La question ne date pas d’aujourd’hui et a fait l’objet de vifs débats : faut-il dépister le cancer de la prostate, responsable de 8 000 décès par an en France, et comment ? La réponse s’affine avec le temps, à mesure que progressent nos connaissances et les outils de diagnostic et de suivi. Arguments à l’appui, et avec la plus grande clarté, le Pr François Desgrandchamps (hôpital Saint-Louis, Paris) nous explique comment procéder en pratique.

 

De nombreuses données existent, qui portent sur des centaines de milliers de patients. Que l’on se réfère aux résultats de l’étude nord-américaine PLCO1 ou à ceux de l’étude européenne ERSPC2, qui avaient évalué l’intérêt du dépistage du cancer de la prostate par toucher rectal et dosage de PSA (prostate specific antigen), les arguments manquent pour recommander un dépistage systématique en population générale, comme ce qui se pratique pour le cancer du sein et le cancer colorectal. De plus, le risque de surtraitement est réel. Or, poser le diagnostic de cancer de la prostate impose des biopsies qui, associées aux examens cliniques et aux dosages de PSA, sont source de stress et affectent la qualité de vie. De surcroît, le traitement du cancer de la prostate, lourd, n’est pas dénué de complications.
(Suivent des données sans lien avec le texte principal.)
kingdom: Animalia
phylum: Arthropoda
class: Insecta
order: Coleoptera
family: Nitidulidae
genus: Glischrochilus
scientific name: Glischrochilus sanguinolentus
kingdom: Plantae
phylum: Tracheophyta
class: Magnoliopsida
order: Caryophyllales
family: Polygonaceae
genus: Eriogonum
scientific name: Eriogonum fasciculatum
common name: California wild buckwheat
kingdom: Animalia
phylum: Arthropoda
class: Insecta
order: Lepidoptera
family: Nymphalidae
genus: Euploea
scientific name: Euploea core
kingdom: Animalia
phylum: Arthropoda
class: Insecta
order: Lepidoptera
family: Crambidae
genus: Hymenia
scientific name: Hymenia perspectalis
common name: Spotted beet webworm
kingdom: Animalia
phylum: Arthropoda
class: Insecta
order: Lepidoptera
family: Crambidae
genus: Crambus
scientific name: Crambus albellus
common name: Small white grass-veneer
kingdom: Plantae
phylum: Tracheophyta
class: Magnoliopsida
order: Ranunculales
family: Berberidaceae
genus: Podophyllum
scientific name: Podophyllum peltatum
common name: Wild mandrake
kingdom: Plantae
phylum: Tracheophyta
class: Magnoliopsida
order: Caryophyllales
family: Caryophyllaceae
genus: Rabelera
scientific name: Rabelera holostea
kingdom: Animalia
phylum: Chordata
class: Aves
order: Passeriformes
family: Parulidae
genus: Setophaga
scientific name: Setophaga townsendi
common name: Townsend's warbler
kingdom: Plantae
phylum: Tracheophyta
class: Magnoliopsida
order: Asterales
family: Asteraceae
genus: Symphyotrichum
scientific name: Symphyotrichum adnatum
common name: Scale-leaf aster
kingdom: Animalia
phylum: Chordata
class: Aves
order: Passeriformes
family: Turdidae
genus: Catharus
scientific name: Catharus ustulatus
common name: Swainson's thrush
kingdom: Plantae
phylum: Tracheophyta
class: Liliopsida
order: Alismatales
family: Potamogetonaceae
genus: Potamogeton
Par conséquent, les autorités françaises n’ont pas adopté le dépistage systématique (« de masse ») de ce cancer. En revanche, elles ont considéré qu’il fallait s’orienter vers une autre méthode de diagnostic. C’est ainsi que la notion de dépistage individuel est apparue, afin de limiter les risques de surtraitement. La HAS recommande donc un dépistage individuel3, qui consiste à rechercher les cancers qui exposent à un risque de décès, et à informer.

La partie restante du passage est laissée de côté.